İmanlı gönülde sakinlik vardır… hatta -duyunca şaşıracak olabilirsiniz- neşe ve keyif vardır. Bu kadar karşı olduğumuz bir din olan Hıristiyanlığın nice rahibinin ve pek çok Müslüman din adamının -örneğin Beyaz Hoca (Zekeriye Beyaz) ve Cübbeli Ahmet Hoca (Ahmet Mahmut Ünlü)- gözlerinde okuduğum rahatlığı başka çok az kimsede gördüğümü söyleyebilirim.

Kahin değilim; sadece gördüklerimi, inandıklarımı söylemekteyim. Hiç sanmıyorum, ama söz ettiğim kişiler hakkında yanılıyor olsam bile unutmamak gerekir: İmanın serotonin devrelerini tetiklediği deneysel ortamda ortaya çıkarılmıştır.

Editörün notu: Bu konuda bilgi almak için Janus'un SEROTONİN, İNANÇ ve MUTLULUK adlı makalesine göz atabilirsiniz.

Bizlere göre Allah, binyıllarca kendini birbirinden çok farklı inanç ve mitolojilerde, aralarında büyük mesafeler ve yıllar olan uygarlıkların mitlerinde, daima benzer şekilde "Baba Tanrı" olarak görünen kimliğe çok benzemektedir. Ancak ondan fazlası vardır; çünkü Kuran zamanında artık yazmak eylemi yaygınlaşmış, insan zekası gelişmiştir. Yani artık yaratıcı, kendini insan aracılığı ile insana daha iyi ifade edebilmektedir. Bu yüzden -bize göre- Müslümanların "Müslümanlık en modern din" iddiası doğrudur.

Paganizmde yaratıcı "Ana tanrıça ve Baba Tanrı" olarak görülür. Oysa cinsiyet adlı kavram, hyperspace içindeki evrenlerden biri olan evrenimizin, bir köşesindeki, alçakgönüllü bir galaksinin bir planetinde geçerlidir. :)

Müslümanlıkta ise bu -bir anlamda- "ayrılmış" görünüm "tek tanrı" başlığında sunulur. Bu mesaj Yahudilikte "Ben her şeyim, en büyük benim!" şeklinde yer alır. Müslümanlıkta ise "Hepimiz biriz, insan da Allah'ın parçasıdır" biçimindeki bütünlüğü anlatır.
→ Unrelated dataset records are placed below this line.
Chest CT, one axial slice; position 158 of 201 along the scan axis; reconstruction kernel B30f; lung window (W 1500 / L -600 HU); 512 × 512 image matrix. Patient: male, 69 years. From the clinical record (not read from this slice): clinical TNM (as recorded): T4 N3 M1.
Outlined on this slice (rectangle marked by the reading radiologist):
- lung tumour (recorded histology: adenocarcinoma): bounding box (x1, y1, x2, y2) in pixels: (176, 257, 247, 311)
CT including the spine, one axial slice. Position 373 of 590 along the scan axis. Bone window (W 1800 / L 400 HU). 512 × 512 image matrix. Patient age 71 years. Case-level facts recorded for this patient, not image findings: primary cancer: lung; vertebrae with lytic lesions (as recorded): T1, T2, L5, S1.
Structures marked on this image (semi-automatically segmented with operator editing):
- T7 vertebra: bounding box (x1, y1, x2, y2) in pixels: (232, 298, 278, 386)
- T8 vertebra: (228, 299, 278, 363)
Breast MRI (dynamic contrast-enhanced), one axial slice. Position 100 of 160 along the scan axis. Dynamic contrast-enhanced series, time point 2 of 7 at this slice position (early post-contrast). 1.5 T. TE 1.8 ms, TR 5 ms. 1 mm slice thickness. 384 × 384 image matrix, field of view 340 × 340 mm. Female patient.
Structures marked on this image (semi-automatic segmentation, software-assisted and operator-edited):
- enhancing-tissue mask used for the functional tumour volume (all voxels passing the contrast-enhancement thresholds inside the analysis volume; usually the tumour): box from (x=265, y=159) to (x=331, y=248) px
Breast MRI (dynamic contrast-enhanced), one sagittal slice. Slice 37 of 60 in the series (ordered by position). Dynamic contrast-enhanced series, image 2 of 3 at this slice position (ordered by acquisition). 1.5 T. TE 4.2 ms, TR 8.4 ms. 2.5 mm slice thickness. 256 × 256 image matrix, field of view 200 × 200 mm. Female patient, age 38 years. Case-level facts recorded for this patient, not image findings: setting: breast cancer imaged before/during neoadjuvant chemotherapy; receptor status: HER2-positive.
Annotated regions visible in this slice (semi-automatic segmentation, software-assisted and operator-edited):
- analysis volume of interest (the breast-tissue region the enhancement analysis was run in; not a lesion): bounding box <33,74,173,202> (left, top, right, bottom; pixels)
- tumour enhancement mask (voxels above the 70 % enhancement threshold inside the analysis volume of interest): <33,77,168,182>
Bizi izliyorsanız bilirisiniz ki makrokozmosun öncel mutluluk evreninin bölünmesi ile var olduğuna, bu yüzden ana amacın (Ultimate Aim) HER ALANDA birleştirmek olduğuna inanırız. O zaman gelin; size Allah'ın birleştiriciliği hakkında bir ayet vereyim,

Kuran-ı Kerim (özellikle "Kerim" sözcüğünü ekleriz; çünkü Kerim çok-çok hayırlı bir esmadır; Allah'ın en sevilesi yanlarından biridir ve onu ne kadar zikrederseniz o kadar envoke olur) Fussilet 11 çok anlamlıdır. Burada Allah -ayrılmış olan- gök ve yere "bir araya gelin" der.

Abdulbaki Gölpınarlı:
(..) ona (göğe) ve yeryüzüne, dileyerek dilemeyerek meydana gelin demiştir, ikisi de, dileyerek geldik demişlerdir.

Abdullah Parlıyan:
"Gönüllü veya gönülsüz emrime uyun!" dedi. Yer ve gök ikisi birden "Gönüllü, isteyerek ve itaat ederek geldik" dediler, yani "Hakkımızda koyduğun, her türlü kanun ve nizama uyacağız!" diyerek itaat edeceklerini bildirdiler.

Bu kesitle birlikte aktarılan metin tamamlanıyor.